● **EXTRACTED RECORDS**:
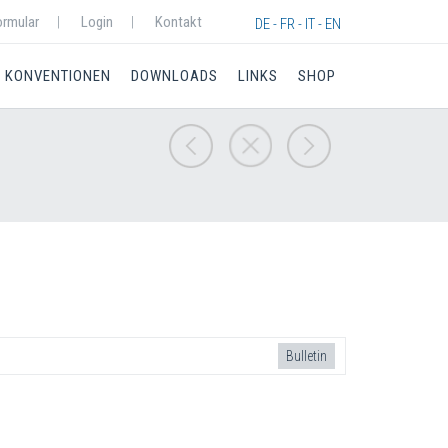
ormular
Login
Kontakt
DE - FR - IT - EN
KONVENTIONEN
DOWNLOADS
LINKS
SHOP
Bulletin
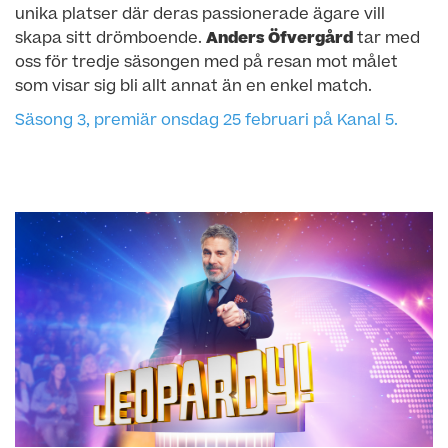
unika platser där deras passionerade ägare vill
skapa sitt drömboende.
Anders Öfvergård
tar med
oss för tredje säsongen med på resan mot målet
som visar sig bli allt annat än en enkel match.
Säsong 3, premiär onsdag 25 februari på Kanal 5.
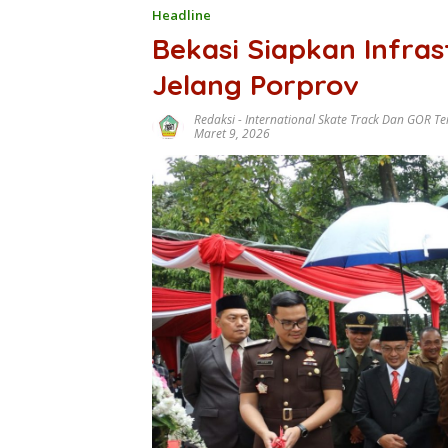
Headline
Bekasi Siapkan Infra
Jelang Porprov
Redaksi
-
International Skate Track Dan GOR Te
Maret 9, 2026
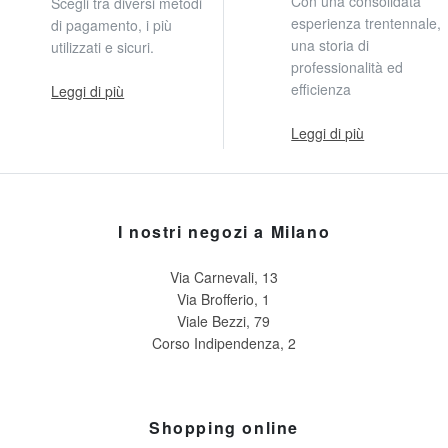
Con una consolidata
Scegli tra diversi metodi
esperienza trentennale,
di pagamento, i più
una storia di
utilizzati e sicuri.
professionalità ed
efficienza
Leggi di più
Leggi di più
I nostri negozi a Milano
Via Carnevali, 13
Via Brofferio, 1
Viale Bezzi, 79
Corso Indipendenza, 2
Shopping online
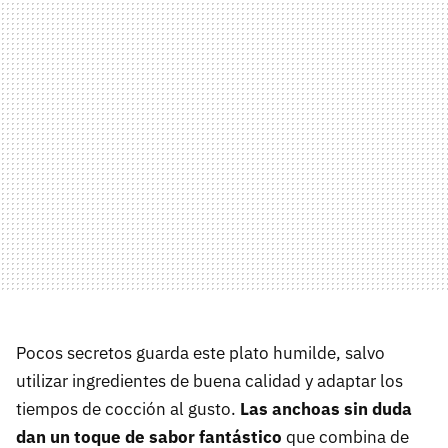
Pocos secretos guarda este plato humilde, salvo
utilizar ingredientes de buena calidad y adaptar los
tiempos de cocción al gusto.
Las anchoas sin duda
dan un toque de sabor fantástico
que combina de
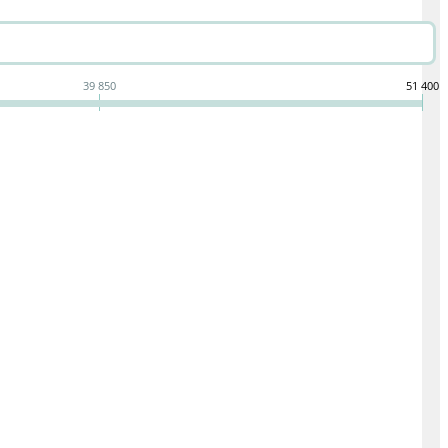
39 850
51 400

● **WHAT YOU NEED TO DO**:
Copy out all of the listing word for word, but skip the images.

● **SOLUTION TO THIS PROBLEM**:
ormular
Login
Kontakt
DE - FR - IT - EN
KONVENTIONEN
DOWNLOADS
LINKS
SHOP
Bulletin
unika platser där deras passionerade ägare vill
skapa sitt drömboende.
Anders Öfvergård
tar med
oss för tredje säsongen med på resan mot målet
som visar sig bli allt annat än en enkel match.
Säsong 3, premiär onsdag 25 februari på Kanal 5.
Headline
Bekasi Siapkan Infra
Jelang Porprov
Redaksi
-
International Skate Track Dan GOR Te
Maret 9, 2026
Con una consolidata
Scegli tra diversi metodi
esperienza trentennale,
di pagamento, i più
una storia di
utilizzati e sicuri.
professionalità ed
efficienza
Leggi di più
Leggi di più
I nostri negozi a Milano
Via Carnevali, 13
Via Brofferio, 1
Viale Bezzi, 79
Corso Indipendenza, 2
Shopping online
Pocos secretos guarda este plato humilde, salvo
utilizar ingredientes de buena calidad y adaptar los
tiempos de cocción al gusto.
Las anchoas sin duda
dan un toque de sabor fantástico
que combina de
39 850
51 400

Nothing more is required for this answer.